▶ [Recorded data]:
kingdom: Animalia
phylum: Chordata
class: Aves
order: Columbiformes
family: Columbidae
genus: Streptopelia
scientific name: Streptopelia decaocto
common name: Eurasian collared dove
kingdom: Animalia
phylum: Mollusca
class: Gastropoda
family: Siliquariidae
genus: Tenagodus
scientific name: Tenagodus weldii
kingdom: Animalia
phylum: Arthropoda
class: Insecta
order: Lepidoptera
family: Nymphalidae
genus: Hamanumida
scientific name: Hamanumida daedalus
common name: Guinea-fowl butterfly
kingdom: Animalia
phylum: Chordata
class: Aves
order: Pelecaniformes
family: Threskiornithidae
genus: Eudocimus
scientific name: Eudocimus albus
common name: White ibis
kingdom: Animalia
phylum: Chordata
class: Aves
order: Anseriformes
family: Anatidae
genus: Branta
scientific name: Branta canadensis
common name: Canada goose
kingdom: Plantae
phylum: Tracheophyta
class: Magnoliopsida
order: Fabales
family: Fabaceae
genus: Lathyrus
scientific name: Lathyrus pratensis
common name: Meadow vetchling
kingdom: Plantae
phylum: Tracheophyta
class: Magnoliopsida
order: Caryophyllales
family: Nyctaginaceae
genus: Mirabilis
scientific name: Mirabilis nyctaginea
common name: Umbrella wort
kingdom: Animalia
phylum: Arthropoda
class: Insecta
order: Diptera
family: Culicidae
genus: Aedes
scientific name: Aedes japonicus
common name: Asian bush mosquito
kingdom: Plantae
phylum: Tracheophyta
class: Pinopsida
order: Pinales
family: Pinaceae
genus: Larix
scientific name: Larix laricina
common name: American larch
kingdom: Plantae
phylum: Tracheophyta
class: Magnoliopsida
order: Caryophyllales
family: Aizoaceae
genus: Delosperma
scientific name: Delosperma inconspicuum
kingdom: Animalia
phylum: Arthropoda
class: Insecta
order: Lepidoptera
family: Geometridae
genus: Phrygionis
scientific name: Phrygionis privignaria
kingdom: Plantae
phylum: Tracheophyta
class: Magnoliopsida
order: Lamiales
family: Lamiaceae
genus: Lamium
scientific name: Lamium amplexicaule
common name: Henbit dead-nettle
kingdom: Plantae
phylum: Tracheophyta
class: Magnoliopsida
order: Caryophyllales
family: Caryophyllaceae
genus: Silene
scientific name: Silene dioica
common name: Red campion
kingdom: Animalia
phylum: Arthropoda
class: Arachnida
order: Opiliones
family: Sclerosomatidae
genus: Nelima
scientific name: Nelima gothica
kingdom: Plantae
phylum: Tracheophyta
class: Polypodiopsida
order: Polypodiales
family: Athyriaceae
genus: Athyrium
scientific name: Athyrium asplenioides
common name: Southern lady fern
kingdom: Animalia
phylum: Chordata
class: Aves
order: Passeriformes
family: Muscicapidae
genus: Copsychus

▶ [The problem]:
Locate each line in the rows above that contains the string "common" and copy it out. Letter case matters.

▶ [Result for this task]:
common name: Eurasian collared dove
common name: Guinea-fowl butterfly
common name: White ibis
common name: Canada goose
common name: Meadow vetchling
common name: Umbrella wort
common name: Asian bush mosquito
common name: American larch
common name: Henbit dead-nettle
common name: Red campion
common name: Southern lady fern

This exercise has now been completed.